How do actors weaponize water in intrastate conflicts? Existing typologies of water weaponization make deterministic differentiations between state and non-state actors and invoke opaque labels like ‘terrorism’. Furthermore, these typologies ignore how various actors engaged in violent conflict also cooperate over water, and whether water weaponization occurs beyond war. I propose a new typology for water weaponization in an analysis of the case of Syria, drawing on the leaked ‘ISIS papers’ as well as primary sources and interviews. The study begins by charting how the Ba’athist regime used water as a weapon of domination and legitimacy against its Kurdish population with infrastructure that would later facilitate the Islamic State of Iraq and Syria’s (ISIS) ability to take hold of northeast Syria.

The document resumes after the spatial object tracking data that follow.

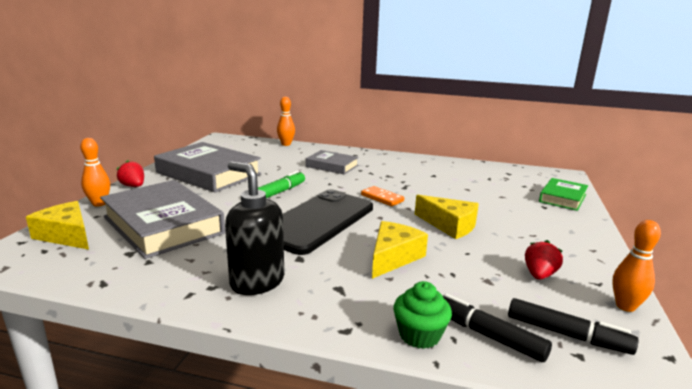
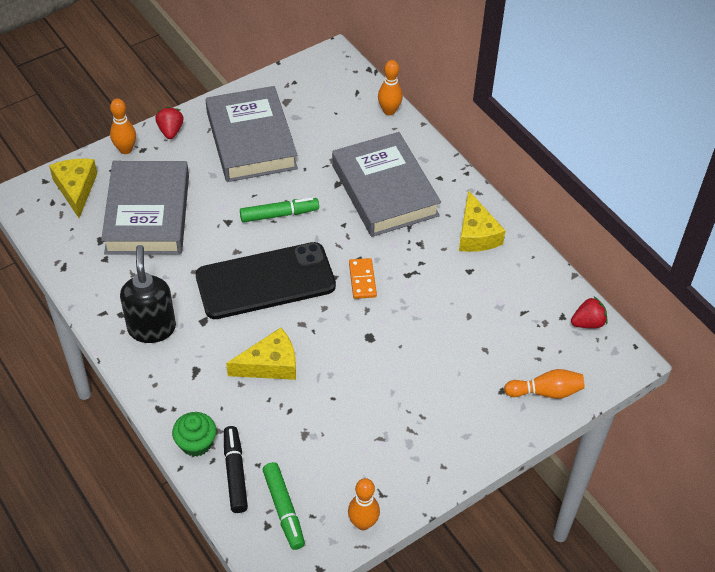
camera: 40 degrees right, 30 degrees up
grey book [306,150,359,175] -> grey book [332,132,441,237], size x1.85
yellow cheese [415,195,479,239] -> yellow cheese moved to [459,190,506,252]
black marker [508,298,639,355] -> green marker [263,462,305,550]
red strawberry [525,240,563,280] -> red strawberry moved to [571,297,608,328]
green book [539,178,588,211] -> orange bowling pin [504,369,585,399]

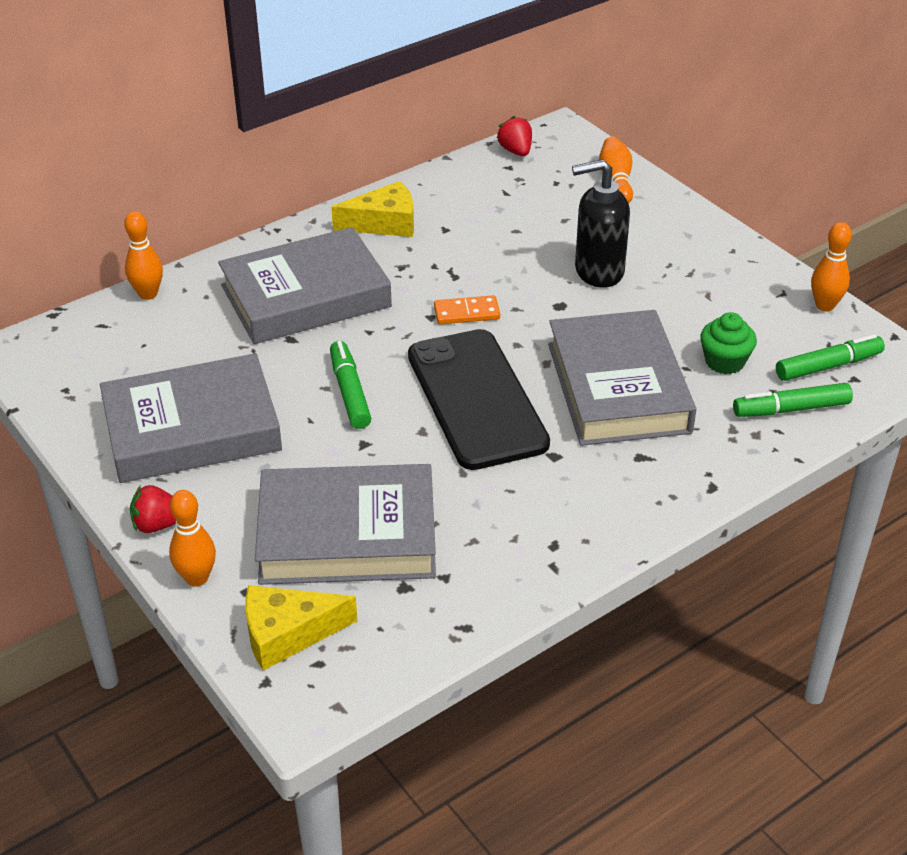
camera: 90 degrees left, 10 degrees down
black soap dispenser [120,245,176,343] -> black soap dispenser moved to [572,159,630,288]
green cupcake [172,412,216,457] -> green cupcake moved to [700,312,757,374]
black marker [224,426,248,513] -> green marker [733,383,853,417]
yellow cheese [226,328,296,380] -> grey book [548,310,696,446]

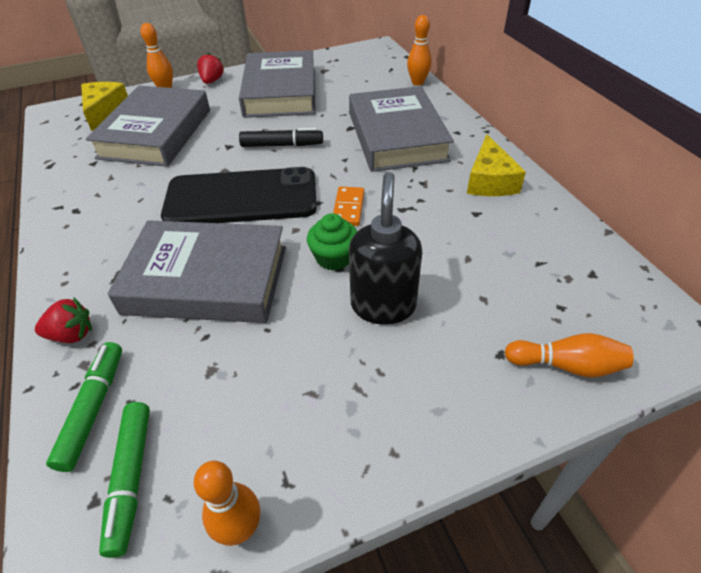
camera: 105 degrees right, 5 degrees up
green marker [330,341,371,429] -> black marker [239,128,323,147]
red strawberry [497,116,532,156] -> red strawberry moved to [35,298,92,343]
green cupcake [700,312,757,374] -> green cupcake moved to [307,213,357,271]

I then turn to how non-state armed groups like ISIS and the Kurdish Democratic Union Party (PYD) have adopted strategies of water weaponization similar to the Syrian government by targeting and channelling water systems with major tactical implications. Finally, I show how enemy parties such as ISIS and the al-Assad regime weaponized cooperative water agreements to advance their mutual interests with violent implications for civilians. As such, I sort strategies of water weaponization into four categories: domination and legitimacy, military tools, military targets, and cooperation. In doing so, this new typology makes three main contributions, by: 1) accounting for how water is weaponized in state-society relations outside conflict; 2) refining existing definitions of water as a military tool and target; and 3) appraising the weapon-like effects of water cooperation.